-- Opening Marker --

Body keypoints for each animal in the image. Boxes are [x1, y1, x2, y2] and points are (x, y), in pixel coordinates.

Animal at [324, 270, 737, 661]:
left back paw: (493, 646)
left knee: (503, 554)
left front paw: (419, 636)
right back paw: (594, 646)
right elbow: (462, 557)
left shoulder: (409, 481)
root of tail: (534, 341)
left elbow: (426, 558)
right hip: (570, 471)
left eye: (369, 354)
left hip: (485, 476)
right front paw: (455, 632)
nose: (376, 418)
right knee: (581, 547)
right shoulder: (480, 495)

-- Closing Marker --

[Problem statement]:
The answer must reproduce all of the entries exactly.

[Your response]:
Body keypoints for each animal in the image. Boxes are [x1, y1, x2, y2] and points are (x, y), in pixel coordinates.

Animal at [324, 270, 737, 661]:
left back paw: (493, 646)
left knee: (503, 554)
left front paw: (419, 636)
right back paw: (594, 646)
right elbow: (462, 557)
left shoulder: (409, 481)
root of tail: (534, 341)
left elbow: (426, 558)
right hip: (570, 471)
left eye: (369, 354)
left hip: (485, 476)
right front paw: (455, 632)
nose: (376, 418)
right knee: (581, 547)
right shoulder: (480, 495)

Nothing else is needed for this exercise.